A year after the launch of the Glas 1500 in September 1963, the car appeared as the Glas 1700, its engine size now further increased to 1682 cc by adopting a longer stroke, and providing a claimed maximum power output of 80 PS at 4,800 rpm. A maximum speed of 150 km/h (93 mph) was quoted, and the option of automatic transmission was advertised, although the first car with an automatic gear box fitted would be produced only in 1966. By now series production had started, in August 1964, following the annual holiday shutdown, although volumes were still constrained by lack of cash for investment.

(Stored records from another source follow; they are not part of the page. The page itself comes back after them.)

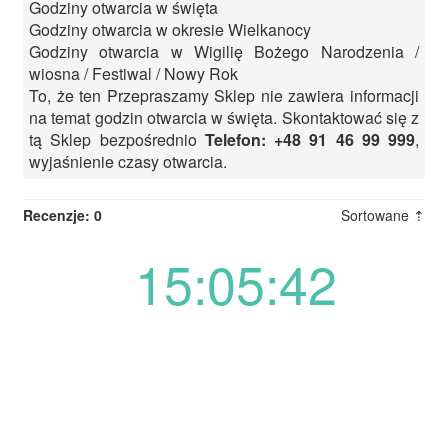
Godziny otwarcia w święta
Godziny otwarcia w okresie Wielkanocy
Godziny otwarcia w Wigilię Bożego Narodzenia /
wiosna / Festiwal / Nowy Rok
To, że ten Przepraszamy Sklep nie zawiera informacji
na temat godzin otwarcia w święta. Skontaktować się z
tą Sklep bezpośrednio
Telefon: +48 91 46 99 999
,
wyjaśnienie czasy otwarcia.
Recenzje: 0
Sortowane ⇡
15:05:42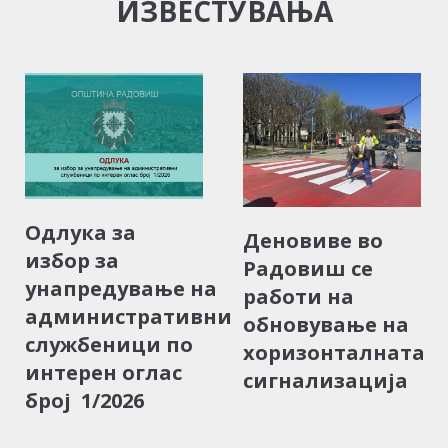
ИЗВЕСТУВАЊА
Одлука за
Деновиве во
избор за
Радовиш се
унапредување на
работи на
административни
обновување на
службеници по
хоризонталната
интерен оглас
сигнализација
број 1/2026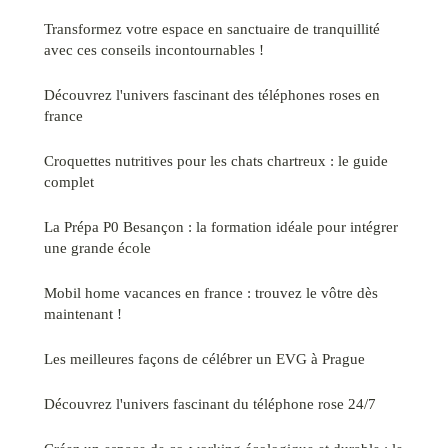
Transformez votre espace en sanctuaire de tranquillité
avec ces conseils incontournables !
Découvrez l'univers fascinant des téléphones roses en
france
Croquettes nutritives pour les chats chartreux : le guide
complet
La Prépa P0 Besançon : la formation idéale pour intégrer
une grande école
Mobil home vacances en france : trouvez le vôtre dès
maintenant !
Les meilleures façons de célébrer un EVG à Prague
Découvrez l'univers fascinant du téléphone rose 24/7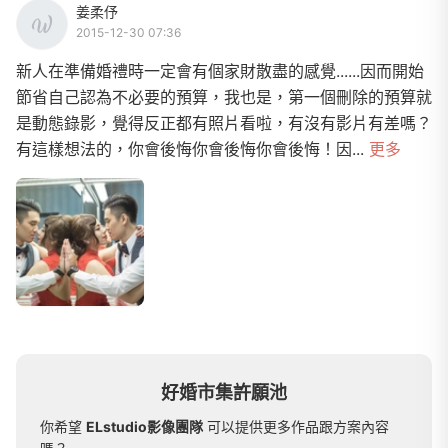
姜柔伃
2015-12-30 07:36
新人在準備婚禮時一定會有個家財散盡的感覺......因而開始
節省自己認為不必要的預算，我也是，第一個刪除的預算就
是動態錄影，覺得反正都有照片看啦，有沒有影片有差嗎？
有這樣想法的，你會後悔你會後悔你會後悔！因...
更多
好婚市集許願池
你希望
ELstudio影像團隊
可以提供更多作品跟方案內容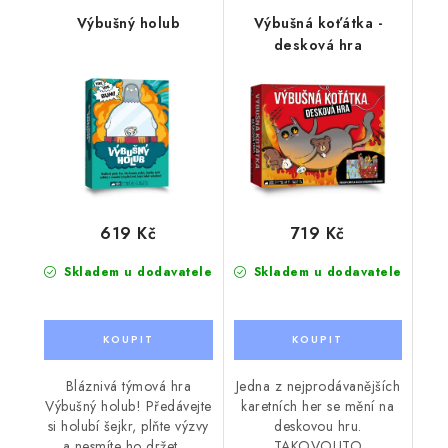
Výbušný holub
Výbušná koťátka -
desková hra
619 Kč
719 Kč
Skladem u dodavatele
Skladem u dodavatele
Bláznivá týmová hra
Jedna z nejprodávanějších
Výbušný holub! Předávejte
karetních her se mění na
si holubí šejkr, plňte výzvy
deskovou hru.
a nesmíte ho držet,…
TAKOVOUTO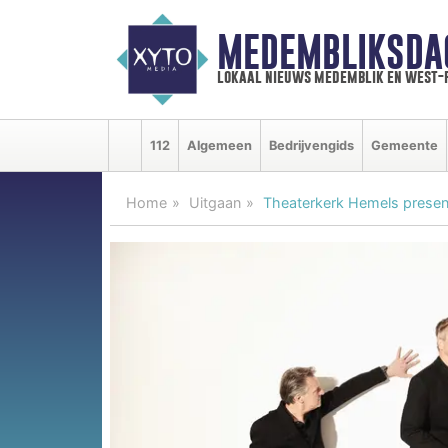
MEDEMBLIKSDA
lokaal nieuws medemblik en west-
112
Algemeen
Bedrijvengids
Gemeente
Home
Uitgaan
Theaterkerk Hemels prese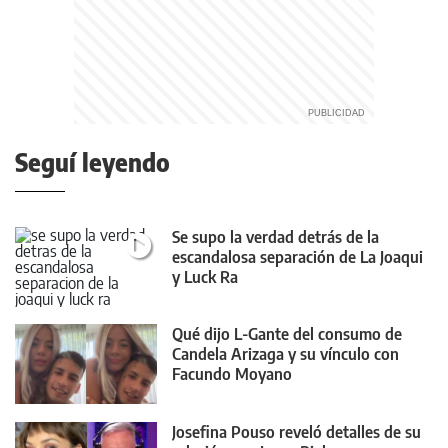
Seguí leyendo
Se supo la verdad detrás de la
escandalosa separación de La Joaqui
y Luck Ra
Qué dijo L-Gante del consumo de
Candela Arizaga y su vínculo con
Facundo Moyano
Josefina Pouso reveló detalles de su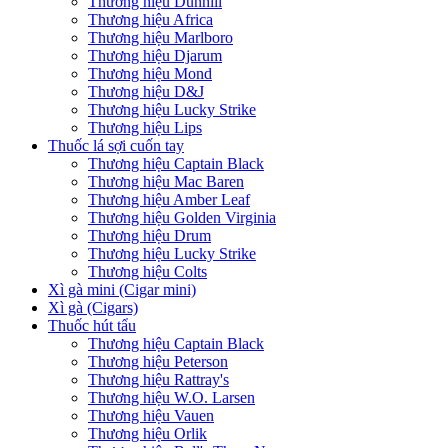
Thương hiệu Dunhill
Thương hiệu Africa
Thương hiệu Marlboro
Thương hiệu Djarum
Thương hiệu Mond
Thương hiệu D&J
Thương hiệu Lucky Strike
Thương hiệu Lips
Thuốc lá sợi cuốn tay
Thương hiệu Captain Black
Thương hiệu Mac Baren
Thương hiệu Amber Leaf
Thương hiệu Golden Virginia
Thương hiệu Drum
Thương hiệu Lucky Strike
Thương hiệu Colts
Xì gà mini (Cigar mini)
Xì gà (Cigars)
Thuốc hút tẩu
Thương hiệu Captain Black
Thương hiệu Peterson
Thương hiệu Rattray's
Thương hiệu W.O. Larsen
Thương hiệu Vauen
Thương hiệu Orlik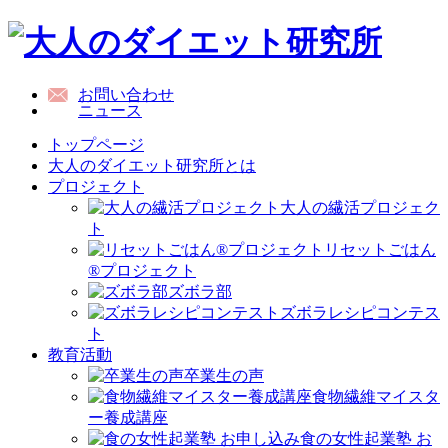
お問い合わせ
ニュース
トップページ
大人のダイエット研究所とは
プロジェクト
大人の繊活プロジェク
ト
リセットごはん
®プロジェクト
ズボラ部
ズボラレシピコンテス
ト
教育活動
卒業生の声
食物繊維マイスタ
ー養成講座
食の女性起業塾 お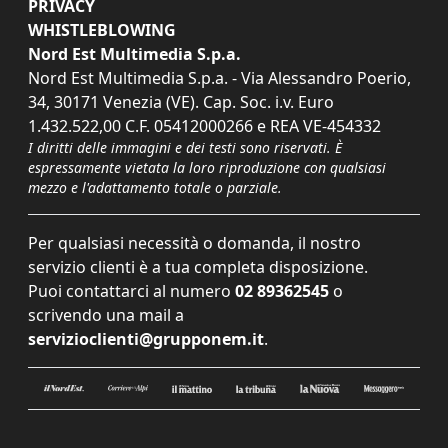
PRIVACY
WHISTLEBLOWING
Nord Est Multimedia S.p.a.
Nord Est Multimedia S.p.a. - Via Alessandro Poerio,
34, 30171 Venezia (VE). Cap. Soc. i.v. Euro
1.432.522,00 C.F. 05412000266 e REA VE-454332
I diritti delle immagini e dei testi sono riservati. È
espressamente vietata la loro riproduzione con qualsiasi
mezzo e l'adattamento totale o parziale.
Per qualsiasi necessità o domanda, il nostro
servizio clienti è a tua completa disposizione.
Puoi contattarci al numero
02 89362545
o
scrivendo una mail a
servizioclienti@grupponem.it
.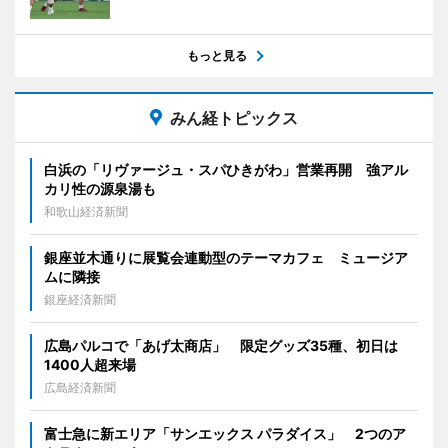
もっと見る
みん経トピックス
白浜の「リヴァージュ・スパひきがわ」営業再開 強アル
カリ性の源泉湯も
和歌山経済新聞
銀座並木通りに展覧会連動型のテーマカフェ ミュージア
ムに隣接
銀座経済新聞
広島パルコで「あげ太商店」 限定グッズ35種、初日は
1400人超来場
広島経済新聞
富士急に新エリア「サンエックス パラダイス」 2つのア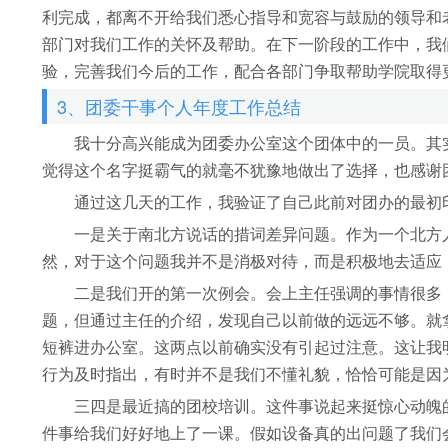
利完成，都离不开给我们悉心指导和宽容与鼓励的领导和
部门对我们工作的关怀及帮助。在下一阶段的工作中，我
验，完善我们今后的工作，配合各部门争取帮助学院取得
3、团委干事个人年度工作总结
我十分高兴能成为团委办公室这个团体中的一员。其实
觉得这个名字挺霸气的就毫不犹豫地做出了选择，也感谢
通过这几天的工作，我验证了自己此前对团办的最初印
一是关于南北方说话的措词差异问题。作为一个北方人
然，对于这个问题我并不是消极对待，而是积极地去适应
二是我们开的第一次例会。会上主任强调的事情很多，
题，但通过主任的介绍，发现自己以前做的远远不够。就
短裤进办公室。这两点以前确实没有引起过注意。这让我
行为及时指出，有时并不是我们不懂礼貌，恰恰可能是因
三四是最近搞的团校培训。这件事说起来挺惊心动魄的
件事给我们好好地上了一课。假如设备真的出问题了我们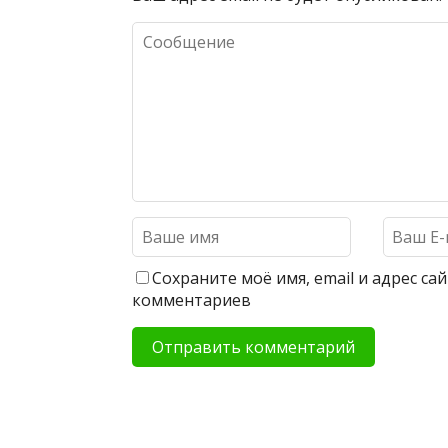
Сохраните моё имя, email и адрес с
комментариев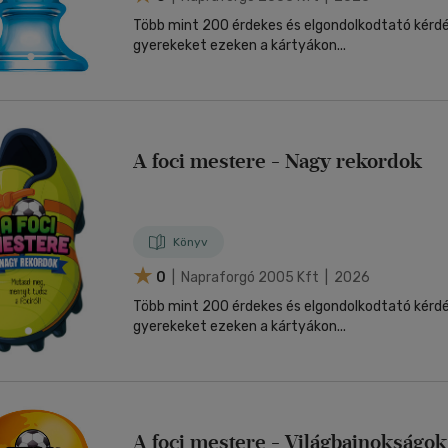
Több mint 200 érdekes és elgondolkodtató kérdés
gyerekeket ezeken a kártyákon...
A foci mestere - Nagy rekordok
Könyv
0
| Napraforgó 2005 Kft | 2026
Több mint 200 érdekes és elgondolkodtató kérdés
gyerekeket ezeken a kártyákon...
A foci mestere - Világbajnokságok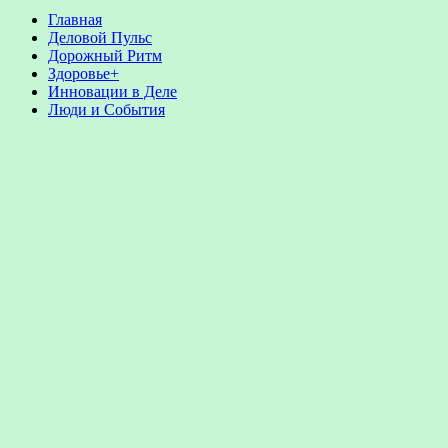
Главная
Деловой Пульс
Дорожный Ритм
Здоровье+
Инновации в Деле
Люди и События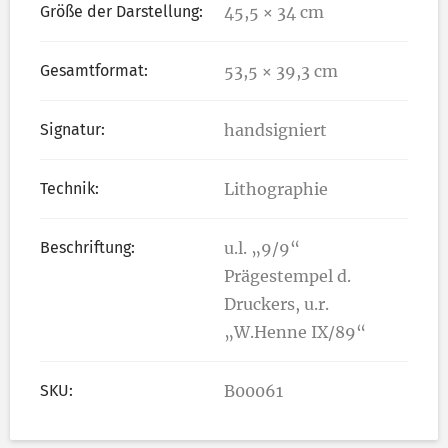
Größe der Darstellung:
45,5 × 34 cm
Gesamtformat:
53,5 × 39,3 cm
Signatur:
handsigniert
Technik:
Lithographie
Beschriftung:
u.l. „9/9“
Prägestempel d.
Druckers, u.r.
„W.Henne IX/89“
SKU:
B00061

A year later, in September 1965, claimed power from the standard engine increased further to 85 PS at 4900 rpm and the maximum speed to 155 km/h (96 mph).

===1700 TS===
The 1965 Frankfurt Motor Show also saw the introduction of the faster Glas 1700 TS. Engine capacity for the version was unchanged at 1682 cc, but the standard car’s single carburetor was replaced with twin carburetors. The compression ratio increased in the configuration from the standard car's 8.5:1 to 9.5:1 or 9.7:1, suggesting the manufacturer was taking advantage of the wider availability of higher octane fuels which was a feature of motoring in much of western Europe at this time. For the 1700 TS maximum power was quoted as 100 PS at 5,500 rpm and maximum speed cracked through the 100 mph threshold at 170 km/h (106 mph).

==Production==
Glas were never able to afford the investment in production facilities and a dealership network that would have enabled the car to compete on level terms with the Opel Rekord or the BMW 1800/2000. Nevertheless, 13,792 Glas 1700 saloons were produced in Germany, including 928 of the higher performance 1700 TS models and 284 cars fitted with four-speed automatic transmission

BMW took over Glas in 1966. The Glas 1700 competed directly with BMW's own BMW 1800 which was already being produced and sold in far greater volumes than Glas had achieved. BMW no doubt valued the engineering expertise that they acquired with the Glas business and they certainly valued the huge scope for expansion at the company's Dingolfing production site, which was developed during the 1960s to become BMW's largest car plant. But BMW saw no reason to nurture the low volume products developed by the Glas business and by December 1967 the last Glas 1700 was produced.

== Afterlives==
With Glas under BMW control, the model enjoyed an afterlife in South Africa where BMW models appeared combining the Frua-designed body of the Glas 1700 with BMW engines and underpinnings, and a BMW front later grafted onto the nose. These cars were branded as the BMW 1800 GL and BMW 2000GL and sold between 1968 and 1973. They were subsequently rebadged as the BMW 1804 and BMW 2004 and continued to be sold in South Africa in 1973 and 1974, with new cars still available in late 1975.

BMW SA versions derived from the Glas 1700 were also assembled in Rhodesia as the BMW Cheetah.